What can be great and also saddening about being a fan of any sports team, is sharing the organization's experiences yearly. Obviously, you don't talk to the GM's, owners, or players on a regular basis. You don't even receive an open forum to discuss your opinions or thoughts directly with them.
But throughout the entire season and playoffs—if your team is fortunate enough to make it there—you develop an attachment; as if you were just another player on the roster trading ideas with the team.
When things go well, you shout stuff like: "This is why I love this team. No one is better than us."
And when things go wrong, you scream and yell stuff like: "Wow, how can they be so stupid? If I was the coach that would have never happened!"

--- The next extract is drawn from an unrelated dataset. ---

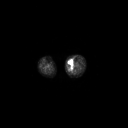
FDG PET of an extremity soft-tissue mass (from a PET/CT study), one axial slice; slice 130 of 223 in the series (ordered by position); 3.27 mm slice thickness; 128 × 128 image matrix. Patient: female, 70 years. From the clinical record (not read from this slice): histological type: extraskeletal high grade osteogenic sarcoma; grade: high; site of the primary tumour: left calf.
Structures marked on this image (expert contour drawn on MRI and transferred to this co-registered scan by the dataset authors):
- gross tumour volume (mass): bounding box [x1, y1, x2, y2] px = [68, 62, 73, 66]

But nevertheless, you support your team through thick and thin.
Each and every team is surely different and unique in their own way. If you had to summarize the 2008-09 Orlando Magic's story in one word, it would be "underdogs."
After surpassing the Sixers, the Magic went into Boston, without star Kevin Garnett as the underdogs.
Once they miraculously got past the Celtics in seven games, they were once again the underdogs against the Cleveland Cavaliers.
The Cavs not only had the full support from their fans (since they owned the best NBA season record), but literally each and every NBA analyst on ESPN. (Click here and go to the middle right if you do not believe me, 10 experts chose Cleveland to win).
Defying all odds, Orlando clinched a trip to the NBA Finals for the second time in their 20 year existence. They obviously had the patronage of their fans behind them, but once again, absolutely no love from the media.
After losing in five games, the Magic went into the off-season with its heads up and its confidence at an all-time high.
With the additions of Vince Carter, Ryan Anderson, Brandon Bass, and Matt Barnes, Orlando certainly expanded their bench, emerging as the deepest roster in the league.
Now with Rashard Lewis suspended for the first 10 games of the season, the Magic have once again found themselves in an "underdog-type" situation.